- [EXERCISE REQUIREMENTS]:
Write every entry out again exactly, please, and skip the pictures.

- [SOURCE RECORDS]:
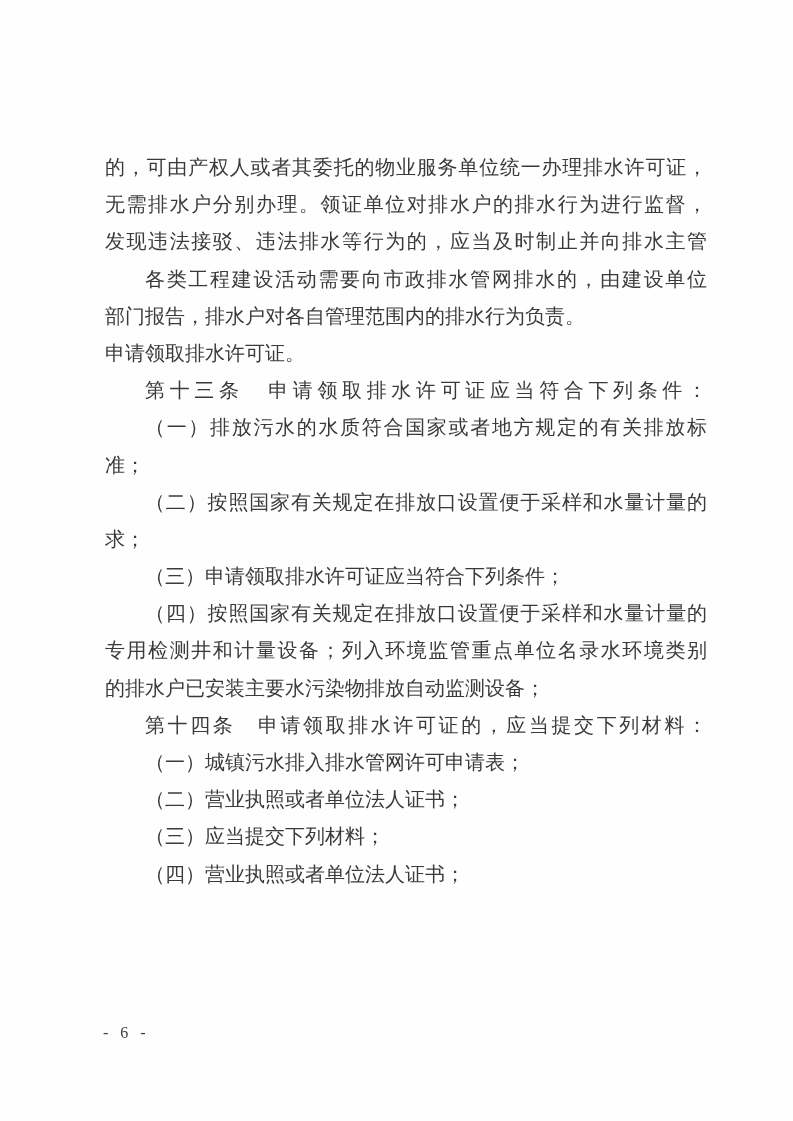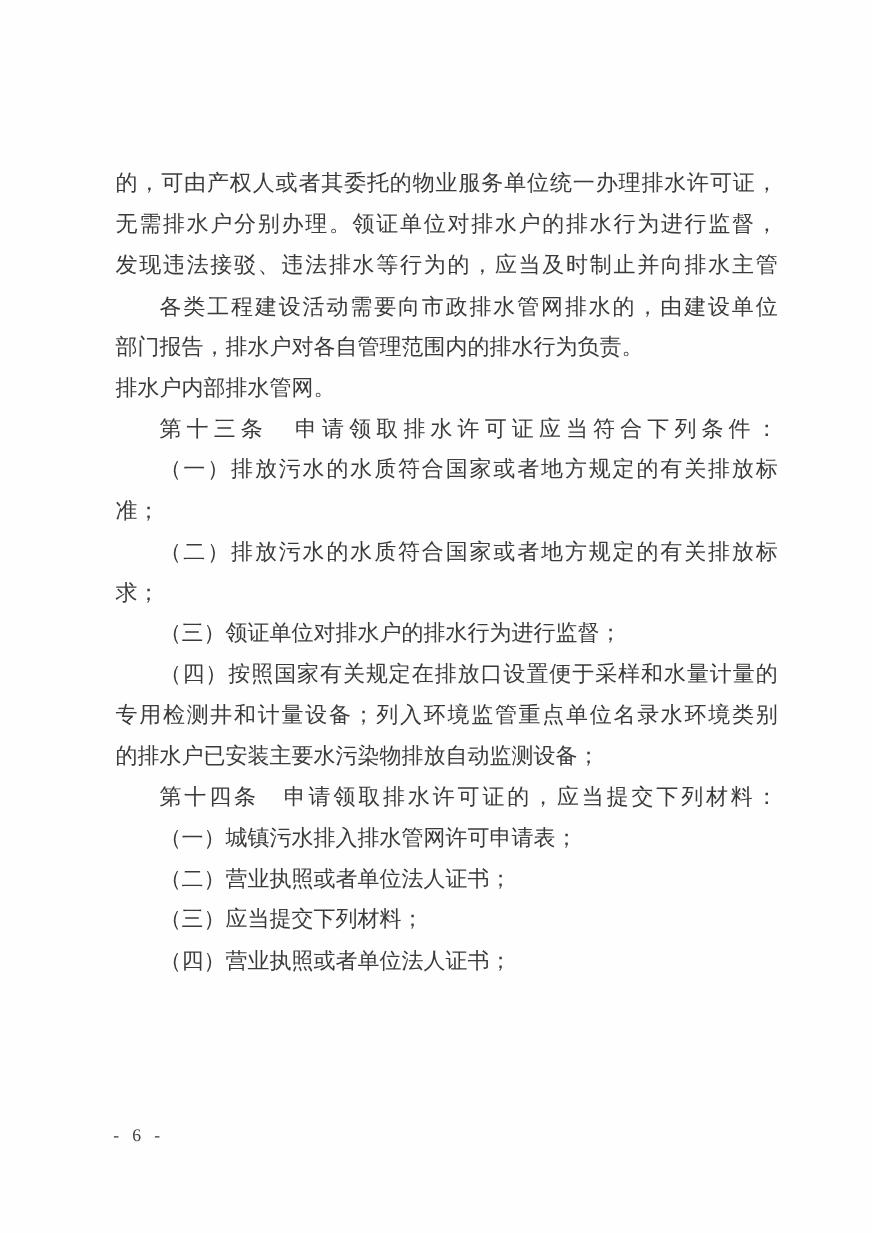--- a/index.html
+++ b/index.html
@@ -59,27 +59,27 @@
 <body>
 
 <div class="page">
 
   <div class="text-block">
     <p class="line full">的，可由产权人或者其委托的物业服务单位统一办理排水许可证，</p>
     <p class="line full">无需排水户分别办理。领证单位对排水户的排水行为进行监督，</p>
     <p class="line full">发现违法接驳、违法排水等行为的，应当及时制止并向排水主管</p>
     <p class="line indent full">各类工程建设活动需要向市政排水管网排水的，由建设单位</p>
     <p class="line">部门报告，排水户对各自管理范围内的排水行为负责。</p>
-    <p class="line">排水户内部排水管网。</p>
+    <p class="line">申请领取排水许可证。</p>
     <p class="line indent full">第十三条　申请领取排水许可证应当符合下列条件：</p>
     <p class="line indent full">（一）排放污水的水质符合国家或者地方规定的有关排放标</p>
     <p class="line">准；</p>
-    <p class="line indent full">（二）排放污水的水质符合国家或者地方规定的有关排放标</p>
+    <p class="line indent full">（二）按照国家有关规定在排放口设置便于采样和水量计量的</p>
     <p class="line">求；</p>
-    <p class="line indent">（三）领证单位对排水户的排水行为进行监督；</p>
+    <p class="line indent">（三）申请领取排水许可证应当符合下列条件；</p>
     <p class="line indent full">（四）按照国家有关规定在排放口设置便于采样和水量计量的</p>
     <p class="line full">专用检测井和计量设备；列入环境监管重点单位名录水环境类别</p>
     <p class="line">的排水户已安装主要水污染物排放自动监测设备；</p>
     <p class="line indent full">第十四条　申请领取排水许可证的，应当提交下列材料：</p>
     <p class="line indent">（一）城镇污水排入排水管网许可申请表；</p>
     <p class="line indent">（二）营业执照或者单位法人证书；</p>
     <p class="line indent">（三）应当提交下列材料；</p>
     <p class="line indent">（四）营业执照或者单位法人证书；</p>
   </div>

- [ANSWER TO THE EXERCISE]:
--- a/index.html
+++ b/index.html
@@ -59,27 +59,27 @@
 <body>
 
 <div class="page">
 
   <div class="text-block">
     <p class="line full">的，可由产权人或者其委托的物业服务单位统一办理排水许可证，</p>
     <p class="line full">无需排水户分别办理。领证单位对排水户的排水行为进行监督，</p>
     <p class="line full">发现违法接驳、违法排水等行为的，应当及时制止并向排水主管</p>
     <p class="line indent full">各类工程建设活动需要向市政排水管网排水的，由建设单位</p>
     <p class="line">部门报告，排水户对各自管理范围内的排水行为负责。</p>
-    <p class="line">排水户内部排水管网。</p>
+    <p class="line">申请领取排水许可证。</p>
     <p class="line indent full">第十三条　申请领取排水许可证应当符合下列条件：</p>
     <p class="line indent full">（一）排放污水的水质符合国家或者地方规定的有关排放标</p>
     <p class="line">准；</p>
-    <p class="line indent full">（二）排放污水的水质符合国家或者地方规定的有关排放标</p>
+    <p class="line indent full">（二）按照国家有关规定在排放口设置便于采样和水量计量的</p>
     <p class="line">求；</p>
-    <p class="line indent">（三）领证单位对排水户的排水行为进行监督；</p>
+    <p class="line indent">（三）申请领取排水许可证应当符合下列条件；</p>
     <p class="line indent full">（四）按照国家有关规定在排放口设置便于采样和水量计量的</p>
     <p class="line full">专用检测井和计量设备；列入环境监管重点单位名录水环境类别</p>
     <p class="line">的排水户已安装主要水污染物排放自动监测设备；</p>
     <p class="line indent full">第十四条　申请领取排水许可证的，应当提交下列材料：</p>
     <p class="line indent">（一）城镇污水排入排水管网许可申请表；</p>
     <p class="line indent">（二）营业执照或者单位法人证书；</p>
     <p class="line indent">（三）应当提交下列材料；</p>
     <p class="line indent">（四）营业执照或者单位法人证书；</p>
   </div>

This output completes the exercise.